Hi Jeff,
I was running 2.4.18-16um until last days and given that I use UML
more intensively from now on, I upgraded my tree to 2.4.18-29um
today. Unfortunately I noticed that some change since 16um broke my
code.
Checking all versions, I first noticed that my code was broken in
19um, when you changed some code that handles pte. In particular, in
include/asm-um/pgtable.h
--- pgtable.h.18 Thu May 23 16:46:52 2002
+++ pgtable.h.19 Thu May 23 16:46:42 2002
@@ -78,23 +78,17 @@
#define VMALLOC_VMADDR(x) ((unsigned long)(x))
#define VMALLOC_END (end_vm)
-/*
- * The 4MB page is guessing.. Detailed in the infamous "Chapter H"
- * of the Pentium details, but assuming intel did the straightforward
- * thing, this bit set in the page directory entry just means that
- * the page directory entry points directly to a 4MB-aligned block of
- * memory.
- */
#define _PAGE_PRESENT 0x001
#define _PAGE_NEWPAGE 0x002
#define _PAGE_PROTNONE 0x004 /* If not present */
#define _PAGE_RW 0x008
#define _PAGE_USER 0x010
-#define _PAGE_PCD 0x020
-#define _PAGE_ACCESSED 0x040
-#define _PAGE_DIRTY 0x080
-#define _PAGE_NEWPROT 0x100
+#define _PAGE_ACCESSED 0x020
+#define _PAGE_DIRTY 0x040
+#define _PAGE_NEWPROT 0x080
[snip]
From the excerpt above, we can notice that you changed _PAGE_NEWPROT
from 0x100 to 0x080. Incidentally, that change's broken my code. Let
me explain. I use swap type number NUM_SWAPFILES (in my case 31) as a
virtual swap device. In fix_range() and in pte_to_swp_entry() you call
pte_mkuptodate() macro which will clean _PAGE_NEWPROT bit for the pte
we are handling. In the case _PAGE_NEWPROT is 0x080 (unlike 0x100),
pte_mkuptodate() will clean a bit that is used for my swap type, so I
end up having a swap type number 15 (not 31 like as first set). It's
obvious that swap code won't be able to recognize my swap addresses
any longer.

# # # # # # #

PROMPT A: Translate this sentence from the email about the pgtable.h change into Spanish: "It's obvious that swap code won't be able to recognize my swap addresses any longer."
PROMPT B: In the email about the pgtable.h change, why did moving _PAGE_NEWPROT from 0x100 to 0x080 break the writer's code? Answer in one to three sentences.
PROMPT C: Write the next part of the email about the pgtable.h change, beginning right after its final sentence.

# # # # # # #

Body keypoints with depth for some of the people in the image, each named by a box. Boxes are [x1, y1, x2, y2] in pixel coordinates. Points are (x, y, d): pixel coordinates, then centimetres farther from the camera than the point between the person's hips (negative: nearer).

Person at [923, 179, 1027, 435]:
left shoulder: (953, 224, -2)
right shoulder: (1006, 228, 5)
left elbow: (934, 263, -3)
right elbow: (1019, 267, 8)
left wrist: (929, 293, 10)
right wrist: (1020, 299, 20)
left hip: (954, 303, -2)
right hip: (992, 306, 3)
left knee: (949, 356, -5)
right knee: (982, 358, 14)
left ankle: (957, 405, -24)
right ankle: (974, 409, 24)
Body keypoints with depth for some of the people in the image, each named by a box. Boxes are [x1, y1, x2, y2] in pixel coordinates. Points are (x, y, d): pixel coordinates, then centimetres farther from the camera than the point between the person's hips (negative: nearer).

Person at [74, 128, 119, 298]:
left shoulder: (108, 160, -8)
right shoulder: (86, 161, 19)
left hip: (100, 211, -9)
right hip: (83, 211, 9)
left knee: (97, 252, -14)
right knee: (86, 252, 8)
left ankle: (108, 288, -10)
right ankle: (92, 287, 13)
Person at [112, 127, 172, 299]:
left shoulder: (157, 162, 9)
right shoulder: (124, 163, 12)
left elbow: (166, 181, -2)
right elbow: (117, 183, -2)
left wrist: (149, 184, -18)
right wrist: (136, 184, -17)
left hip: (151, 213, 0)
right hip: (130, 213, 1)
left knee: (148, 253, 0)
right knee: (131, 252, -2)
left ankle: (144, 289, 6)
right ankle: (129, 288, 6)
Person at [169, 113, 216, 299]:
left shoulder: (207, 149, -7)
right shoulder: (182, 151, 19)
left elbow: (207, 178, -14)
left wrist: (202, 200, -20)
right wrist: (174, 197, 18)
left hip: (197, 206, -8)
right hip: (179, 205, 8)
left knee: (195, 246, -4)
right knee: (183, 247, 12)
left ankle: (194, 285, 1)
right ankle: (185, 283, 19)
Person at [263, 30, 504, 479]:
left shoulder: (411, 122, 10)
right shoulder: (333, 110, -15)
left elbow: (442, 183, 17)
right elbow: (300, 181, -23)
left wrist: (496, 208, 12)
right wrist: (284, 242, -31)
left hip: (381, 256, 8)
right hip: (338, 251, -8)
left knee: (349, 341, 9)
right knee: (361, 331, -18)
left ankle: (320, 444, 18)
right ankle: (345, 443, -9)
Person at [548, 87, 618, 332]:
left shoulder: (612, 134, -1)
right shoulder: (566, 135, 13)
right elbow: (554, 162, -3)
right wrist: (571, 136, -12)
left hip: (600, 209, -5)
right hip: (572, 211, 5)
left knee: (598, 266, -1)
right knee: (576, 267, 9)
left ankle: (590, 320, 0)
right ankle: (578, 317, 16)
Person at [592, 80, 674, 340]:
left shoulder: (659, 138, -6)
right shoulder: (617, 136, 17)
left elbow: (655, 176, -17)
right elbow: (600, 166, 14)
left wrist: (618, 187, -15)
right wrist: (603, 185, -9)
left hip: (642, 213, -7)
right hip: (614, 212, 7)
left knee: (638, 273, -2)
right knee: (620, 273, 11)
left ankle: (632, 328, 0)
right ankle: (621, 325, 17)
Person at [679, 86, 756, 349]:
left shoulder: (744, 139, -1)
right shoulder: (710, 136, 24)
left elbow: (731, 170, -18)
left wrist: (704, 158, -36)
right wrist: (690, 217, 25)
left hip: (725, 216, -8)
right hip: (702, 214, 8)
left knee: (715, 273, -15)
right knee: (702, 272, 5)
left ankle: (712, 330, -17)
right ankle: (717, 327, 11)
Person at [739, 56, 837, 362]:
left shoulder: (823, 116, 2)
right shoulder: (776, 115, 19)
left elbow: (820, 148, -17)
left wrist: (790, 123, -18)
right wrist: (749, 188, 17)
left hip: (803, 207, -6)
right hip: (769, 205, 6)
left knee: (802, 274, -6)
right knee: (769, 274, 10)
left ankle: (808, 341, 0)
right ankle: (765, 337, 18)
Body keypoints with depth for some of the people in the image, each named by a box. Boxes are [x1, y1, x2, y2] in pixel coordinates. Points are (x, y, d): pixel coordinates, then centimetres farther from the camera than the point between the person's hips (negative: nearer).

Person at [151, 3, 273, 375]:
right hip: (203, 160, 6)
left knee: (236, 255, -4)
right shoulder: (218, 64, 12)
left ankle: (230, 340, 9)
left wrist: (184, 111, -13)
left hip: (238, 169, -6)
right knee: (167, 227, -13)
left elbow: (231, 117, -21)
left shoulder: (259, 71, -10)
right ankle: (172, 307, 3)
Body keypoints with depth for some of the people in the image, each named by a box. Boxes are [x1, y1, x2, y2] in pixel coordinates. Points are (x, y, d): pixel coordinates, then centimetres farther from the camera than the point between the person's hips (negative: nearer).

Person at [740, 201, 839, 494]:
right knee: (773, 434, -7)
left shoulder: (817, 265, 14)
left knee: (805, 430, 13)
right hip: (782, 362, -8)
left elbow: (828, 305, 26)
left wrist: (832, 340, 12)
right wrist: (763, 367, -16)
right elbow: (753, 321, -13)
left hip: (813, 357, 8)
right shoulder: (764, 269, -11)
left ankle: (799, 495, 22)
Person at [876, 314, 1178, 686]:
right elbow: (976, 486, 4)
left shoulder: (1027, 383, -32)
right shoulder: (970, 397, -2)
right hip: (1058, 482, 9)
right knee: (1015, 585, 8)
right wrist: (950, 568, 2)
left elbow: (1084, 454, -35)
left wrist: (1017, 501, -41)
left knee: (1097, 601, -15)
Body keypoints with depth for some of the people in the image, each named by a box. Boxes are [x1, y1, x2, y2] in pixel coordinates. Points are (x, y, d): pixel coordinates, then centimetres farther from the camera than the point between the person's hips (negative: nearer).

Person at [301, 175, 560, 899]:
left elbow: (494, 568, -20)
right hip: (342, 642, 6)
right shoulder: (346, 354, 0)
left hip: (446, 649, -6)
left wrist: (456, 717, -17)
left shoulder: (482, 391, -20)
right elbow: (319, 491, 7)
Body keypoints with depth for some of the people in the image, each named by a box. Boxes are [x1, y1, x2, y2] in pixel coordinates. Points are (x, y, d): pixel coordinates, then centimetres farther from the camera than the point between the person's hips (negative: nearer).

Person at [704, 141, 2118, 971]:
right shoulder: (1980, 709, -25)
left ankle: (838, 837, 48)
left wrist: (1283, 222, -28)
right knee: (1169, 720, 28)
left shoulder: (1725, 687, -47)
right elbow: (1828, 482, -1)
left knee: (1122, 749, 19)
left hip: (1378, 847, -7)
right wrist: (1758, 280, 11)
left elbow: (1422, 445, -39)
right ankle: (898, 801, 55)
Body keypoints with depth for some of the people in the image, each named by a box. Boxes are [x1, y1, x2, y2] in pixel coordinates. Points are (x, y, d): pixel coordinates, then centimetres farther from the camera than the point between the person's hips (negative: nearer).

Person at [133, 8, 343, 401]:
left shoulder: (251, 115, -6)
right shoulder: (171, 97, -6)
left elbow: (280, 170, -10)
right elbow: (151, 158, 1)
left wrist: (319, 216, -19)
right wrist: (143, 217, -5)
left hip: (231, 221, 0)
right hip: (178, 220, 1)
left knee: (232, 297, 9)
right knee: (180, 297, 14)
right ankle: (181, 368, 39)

# # # # # # #

WRITTEN RESPONSE A: Es obvio que el código de swap ya no podrá reconocer mis direcciones de swap.

WRITTEN RESPONSE B: Both fix_range() and pte_to_swp_entry() call the pte_mkuptodate() macro, which clears the _PAGE_NEWPROT bit. At 0x080, that bit is one the writer uses for the swap type, so the virtual swap device's type number drops from 31 to 15. As a result, the swap code can no longer recognize the writer's swap addresses.

WRITTEN RESPONSE C:
First I thought about changing pte_mkuptodate() to clean _PAGE_NEWPROT
bit only for present ptes, since non-present ptes don't have this bit
on (do they?). However that's not enough because this non-present pte
will be taken as having new protection (pte_newprot() == 1) and we
will try to protect a wrong pte in fix_range(), panicing. Thus I think
we actually can't have a _PAGE_NEWPROT bit that isn't exclusive for
swap types bit.
I'd like to know what do you think about backing out this PAGE_NEWPROT
change and set it back as 0x100 (or even 0x200). This won't break swap
addresses and will allow us to have safely 32 swap devices (or 64 if
set to 0x200). Recall that 32 is the default maximum number of swap
devices in vanilla.
I am sending attached a 2-liner patch for 29um that set the value back
to 0x100.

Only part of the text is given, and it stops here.